In October 2025, Australia deported the first person required to be released under the NZYQ ruling to its detention facility on the island nation of Nauru. This is part of a non-public deal with the Nauru government to deport the hundreds of detainees freed under the NZYQ decision.

== Additional challenges ==
On 10 May 2024, the High Court decided ASF17 v Commonwealth of Australia. This decision upheld the detention of bisexual Iranian national ASF17, holding that individuals who have the medical capacity to consent to being removed from Australia, but choose not to, are not required to be released, noting that unlike NZYQ, the deportation of ASF17 was "reasonably capable of being achieved". ASF17 arrived in 2013 and his protection visa claim had been rejected. He has been detained continuously since 2014. He has never been charged or convicted with any offense in Australia, unlike most of the NZYQ cohort that were released. Also unlike the NZYQ cohort, ASF17 could have been deported to Iran if he had cooperated with the government by agreeing to meet with Iranian officials to obtain a travel document and consenting to his removal, as Iran does not admit returnees against their will. The government did not dispute he was bisexual and had previously had sex with men, nor that Iran has the death penalty for men who have sex with men. He said that he would accept being deported to any country that was not Iran and had repeatedly tried to get the government to do this, even saying "send me to Gaza", referencing the ongoing Gaza war, and that he faced "certain death" if deported to Iran. Iranian refugee AZC20, who intervened in the case, was released in 2021 by a judge due to his mental health deteriorating from his years spent in immigration detention. He may have been re-detained if he had not intervened in this case, as he also refused to cooperate with his removal. In his case, he had developed psychogenic mutism (mutism without any apparent physical cause) and could only communicate via writing.

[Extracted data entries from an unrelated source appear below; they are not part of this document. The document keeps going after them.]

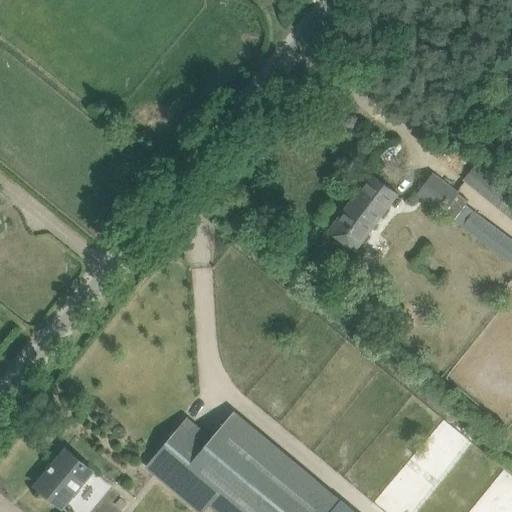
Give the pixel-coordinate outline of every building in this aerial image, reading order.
[(459,188),(511,220),(511,204),(502,198),(510,186),(474,164),(459,188)] [(458,194),(460,192),(433,172),(417,193),(462,225),(474,210),(465,204),(468,201),(458,194)] [(398,193),(389,186),(373,174),(330,231),(355,250),(398,193)] [(358,511),(342,498),(236,409),(213,437),(189,416),(147,466),(202,511),(204,511),(211,504),(220,511),(358,511)] [(63,507),(76,492),(93,471),(66,449),(36,485),(63,507)]
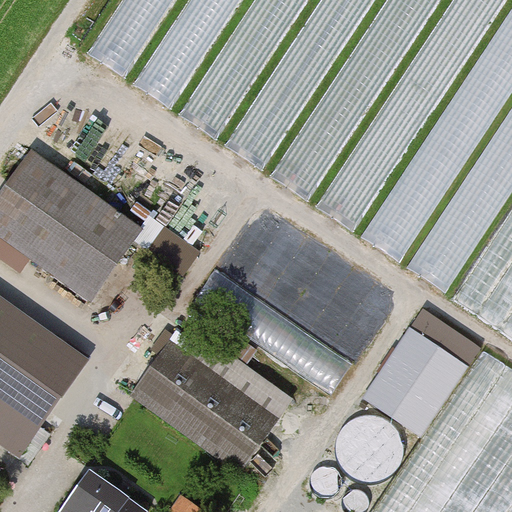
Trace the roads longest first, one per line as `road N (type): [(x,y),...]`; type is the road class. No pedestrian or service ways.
road 1 (track): [(511,353),(119,94),(14,102)]
road 2 (track): [(15,511),(107,349),(191,285),(263,189)]
road 3 (track): [(414,289),(260,511)]
road 4 (track): [(79,0),(0,124)]
road 5 (track): [(0,276),(107,349)]
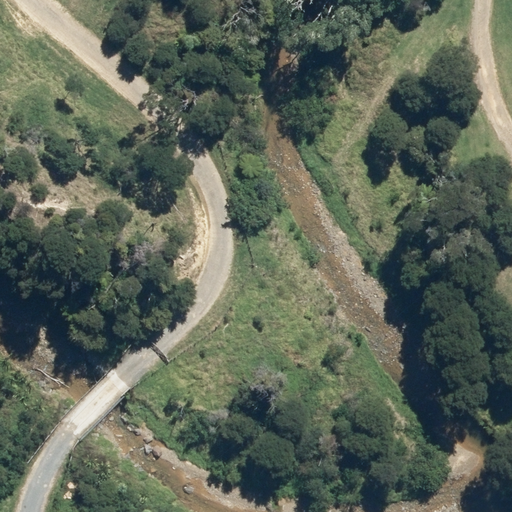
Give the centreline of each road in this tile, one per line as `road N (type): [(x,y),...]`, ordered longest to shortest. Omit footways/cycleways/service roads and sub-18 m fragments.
road 1 (track): [(36,0),(190,132),(217,171),(229,230),(209,289),(68,432),(30,511)]
road 2 (track): [(485,0),(484,58),(511,141)]
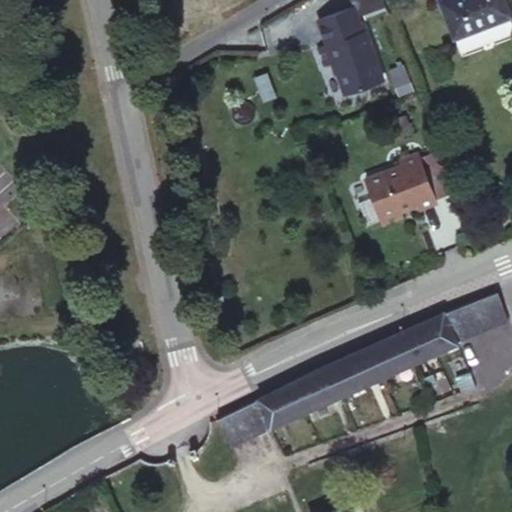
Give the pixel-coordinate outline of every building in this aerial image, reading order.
[(456,44),(511,27),(504,0),(452,0),(445,2),(456,44)] [(355,90),(387,79),(370,29),(368,30),(359,5),(323,17),(332,42),(323,45),(329,63),(338,60),(347,86),(355,90)] [(431,205),(415,157),(399,162),(399,166),(364,179),(379,220),(414,207),(415,211),(431,205)] [(511,285),(511,279),(500,283),(502,289),(511,285)] [(511,285),(502,289),(508,311),(511,309),(511,285)] [(426,312),(481,296),(477,290),(453,300),(426,312)] [(487,313),(481,296),(426,312),(438,337),(487,313)] [(438,337),(426,312),(236,409),(251,440),(440,342),(438,337)] [(217,419),(230,451),(251,440),(236,409),(217,419)] [(217,419),(194,430),(212,460),(230,451),(217,419)] [(339,511),(335,499),(302,511),(339,511)]
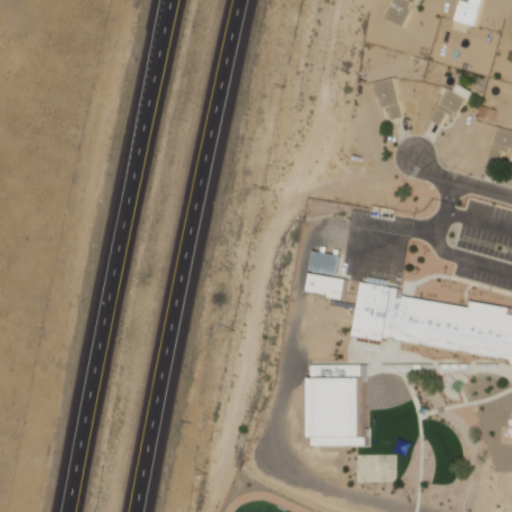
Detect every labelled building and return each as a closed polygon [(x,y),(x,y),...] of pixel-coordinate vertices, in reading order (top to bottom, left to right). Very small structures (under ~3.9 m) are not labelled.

He had also attempted suicide multiple times, swallowing razor blades and overdosing on drugs. He had lost 25 kg whilst in detention. The judges ruled that, unlike AZC20 and other cases, ASF17 had never contended he did not have the capacity to consent. The Human Rights Law Centre, who represented AZC20, interpreted the judgment to mean "that for people like AZC20, who do not have the ability to consent to removal for medical, mental health or other reasons, a lack of cooperation will not justify indefinite detention". They also interpreted the judgment to mean that "for a person such as ASF17, a fear of harm is insufficient to preclude removal, irrespective of whether that claim might be genuine or well-founded".

On 6 November 2024, the High Court struck down the ankle bracelet and curfew conditions in a lawsuit brought by stateless Eritrean refugee YBFZ. The court said the conditions were "a form of extra-judicial collective punishment", and that for the conditions to be imposed on a person, it did not need to be proven that there was a "reasonably necessary" non-punitive purpose for them. The court said that the curfew was "neither trivial nor transient", persons being confined for one-third of each day, and the conspicuous ankle monitors would suggest to people that the person was "some kind of risk", which could degrade their autonomy. The government did not rule out further legislation in response to this decision.